Pittsburgh was once known as the capital of the U.S. steel industry but is forging a new identity. In response to increasing automation, the western Pennsylvania city has evolved to embrace technology and has emerged as a leader in innovation.
In 1983, unemployment in Pittsburgh reached more than 17 percent with the fallout of closing steel mills. But a report commissioned in 1990 moved the city to push development in five areas: finance, energy, IT, manufacturing and healthcare, according to a recent National League of Cities report.
As a result, the city has seen major growth centered around many high-tech initiatives and is now home to major technology companies — Google, Apple, Bosch, Uber, Facebook, Nokia and IBM, among others — that generate $20.7 billion in annual payrolls.
Pittsburgh has famously partnered with ride-hailing service Uber to explore the use of self-driving cars.
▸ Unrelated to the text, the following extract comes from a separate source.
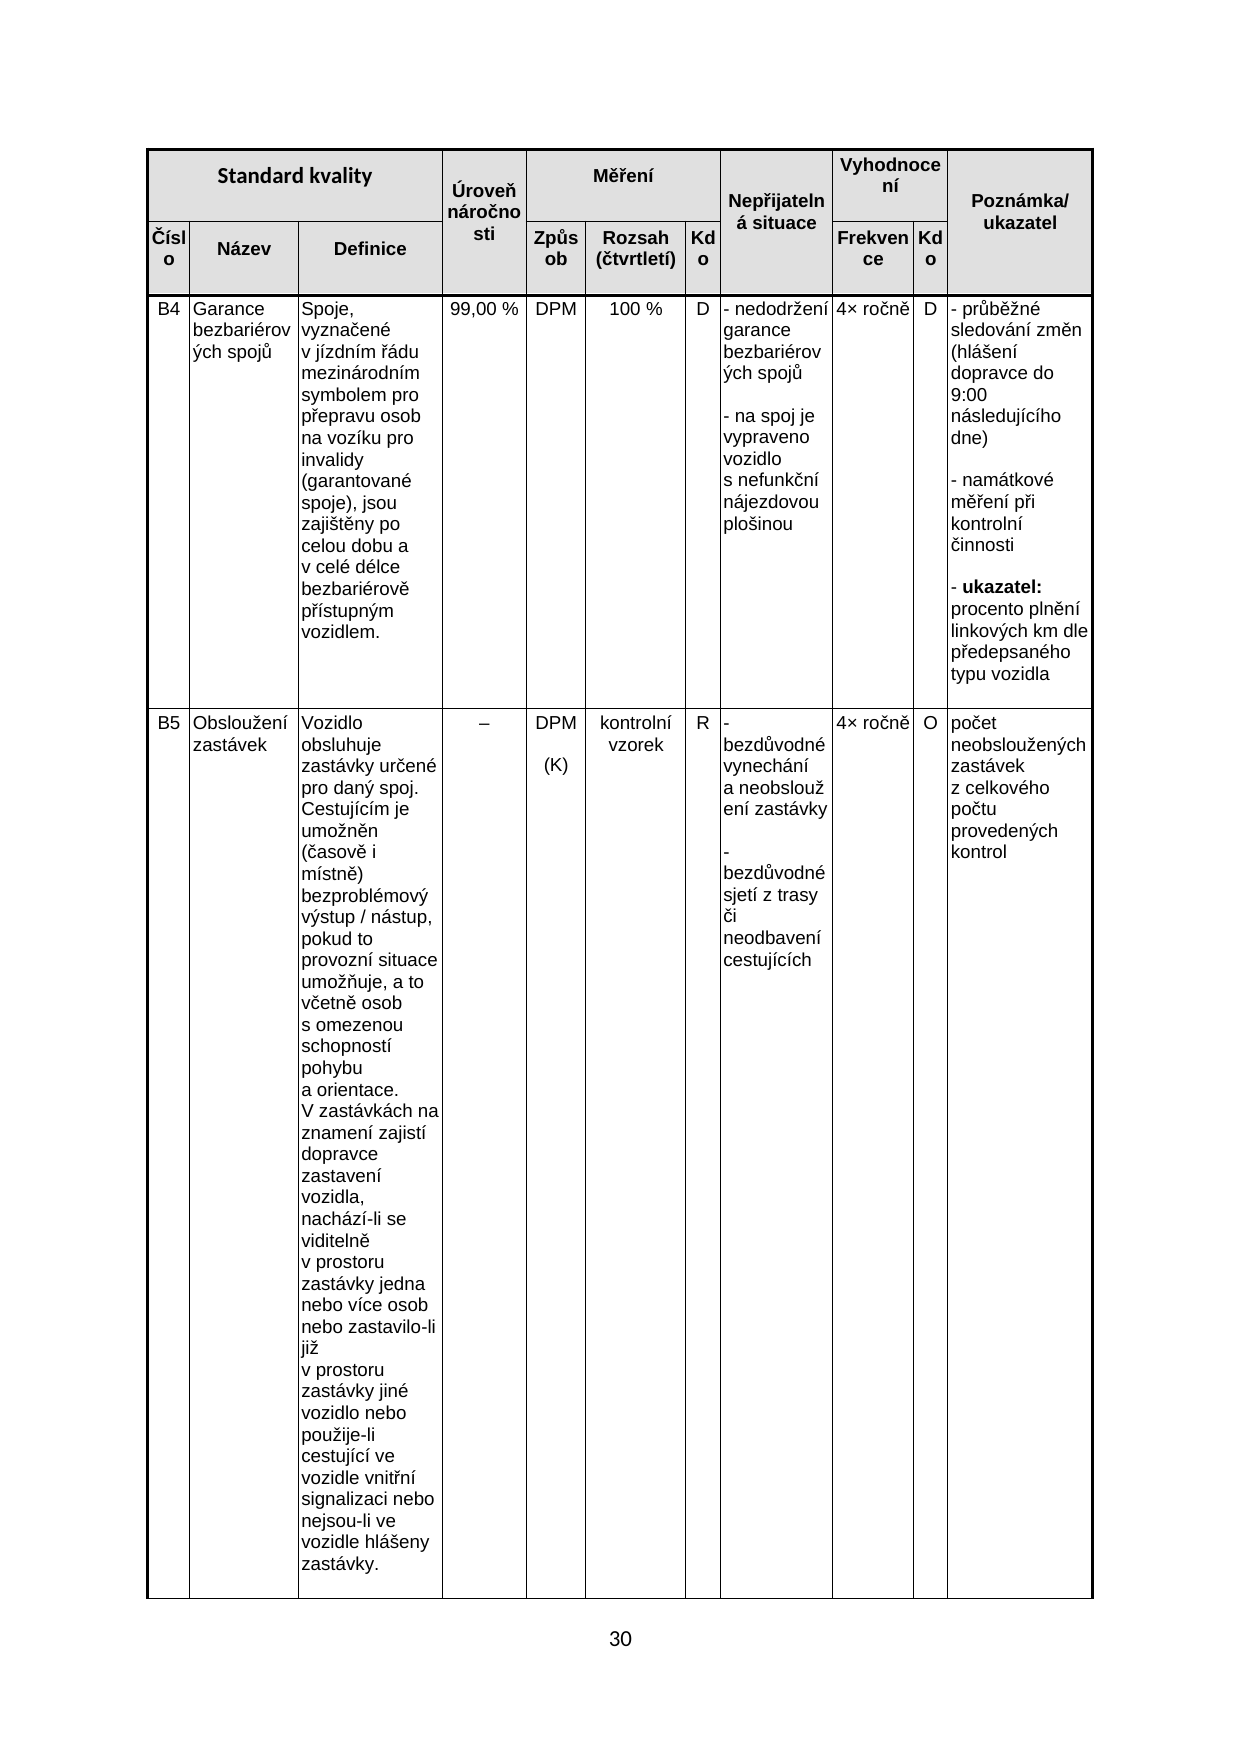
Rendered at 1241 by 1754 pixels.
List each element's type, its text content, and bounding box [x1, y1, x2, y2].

The public-private partnership, backed by state legislation, is allowing Uber officials to test autonomous vehicles in areas of the city.
Launched through a partnership with Carnegie Mellon University, the arrangement allows Uber to develop its technology while placing Pittsburgh squarely as a center of innovation.
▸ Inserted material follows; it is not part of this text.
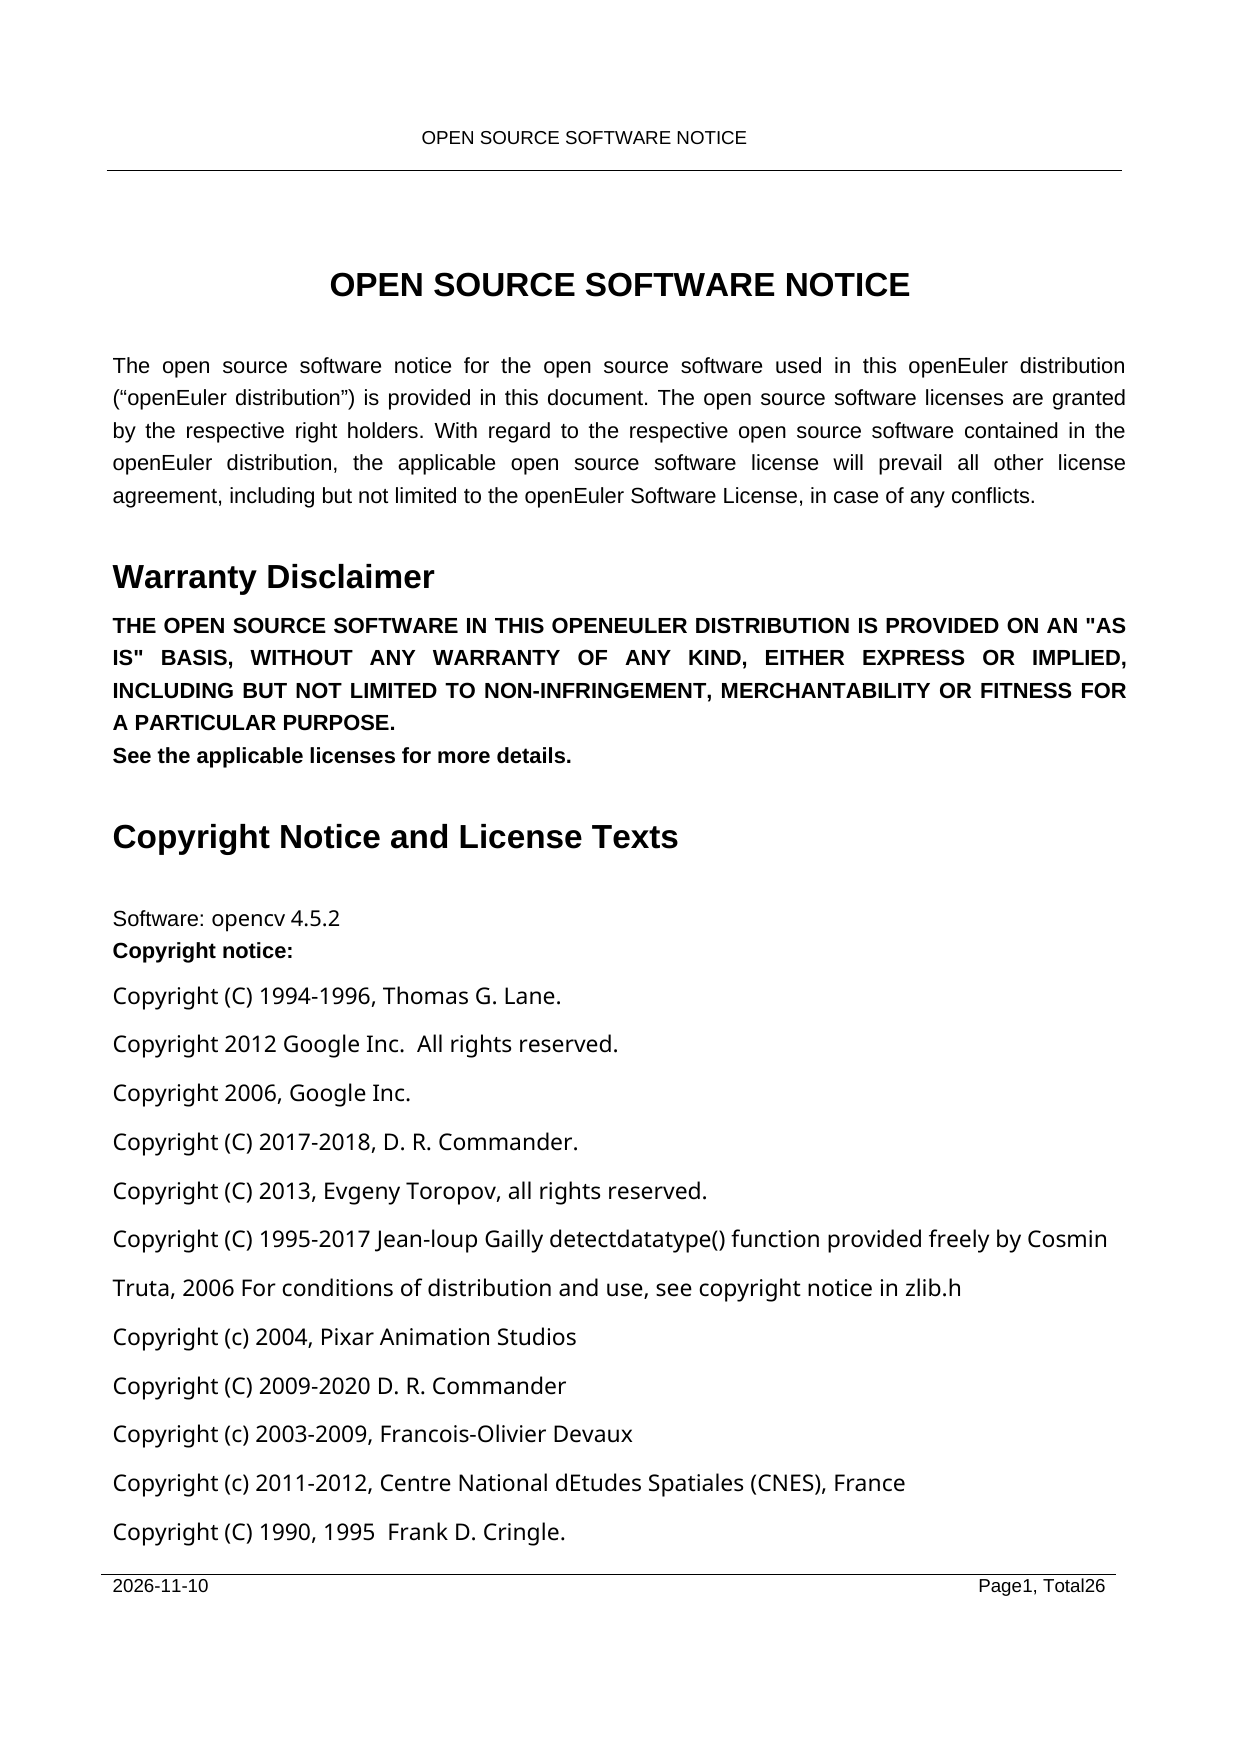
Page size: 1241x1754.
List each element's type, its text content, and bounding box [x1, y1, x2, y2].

Pennsylvania stands to benefit further from the partnership, as automotive and technology companies, encouraged by the legislation, continue to establish themselves in the state.
“Autonomous and connected vehicles will be integrated in the next generation of our transportation system,” stated Sen. John Rafferty, chairman of the Pennsylvania senate transportation committee, in a June 2016 press release. “One of the primary reasons for Senate Bill 1268 is to test the incorporation of this advanced technology on our roadways that provides for safety, mobility, innovation and economic development.”
Local governments collect a lot of data, and figuring out how to distribute it and use it can be a struggle. But in November 2016, Pittsburgh tapped its municipal data to launch its Burgh’s Eye View application — a map that allows city residents to see information ranging from 311 calls to police reports.
The map captures 10 years of data for residents to peruse and use as they see fit. But the map is just the beginning. Laura Meixell, assistant director of performance improvement for the city's Department of Innovation and Performance, told Government Technology that the city hopes for developers and analysts to apply user feedback, updating the map in a way that will become more useful to residents over time.
“The way you make data matter for people who aren’t data scientists is through visualization, and probably the most successful kind of visualization that exists is a map,” Nick Hall, open data services engineer for Pittsburgh, told Government Technology. “So much of Pittsburgh’s data — because we’re a city — lives in space. It’s geographic. By building one map that can contain lots of different data sets within it, we’re getting the most ‘bang for our buck’ in terms of making this information accessible to residents.”
Like many cities, Pittsburgh is investing in IoT, but with a slightly more altruistic aim. The city is turning to smart lighting as a way to reduce energy and costs, but also to keep the streets across all neighborhoods equally lit, even in less wealthy areas, according to Harvard University’s Data-Smart City Solutions.
The city put out a request for proposal originally asking for lighting solutions as it looked to upgrade nearly 40,000 city-owned streetlights. It received several unexpected responses that touched on a connected network of sensors.
“Pittsburgh was focused on lighting fixtures and energy savings,” Meixell told Data-Smart City Solutions. “And what we received was a whole variety of responses, including IoT solutions.”
Realizing the Internet of Things could offer real benefits to residents, the city issued a new request for information that focuses on smart streetlights. Pittsburgh hopes to begin phasing in IoT lighting, installing it in several iterations with the understanding that as IoT technology evolves, there will be opportunities for new vendors.
“We want this project to be grounded in what the actual benefits are to residents,” Hall told Data-Smart City Solutions. “Not just the technology as a solution narrative. There are genuine, potential benefits of data-driven feedback into city services if we go about this focused on public benefits.”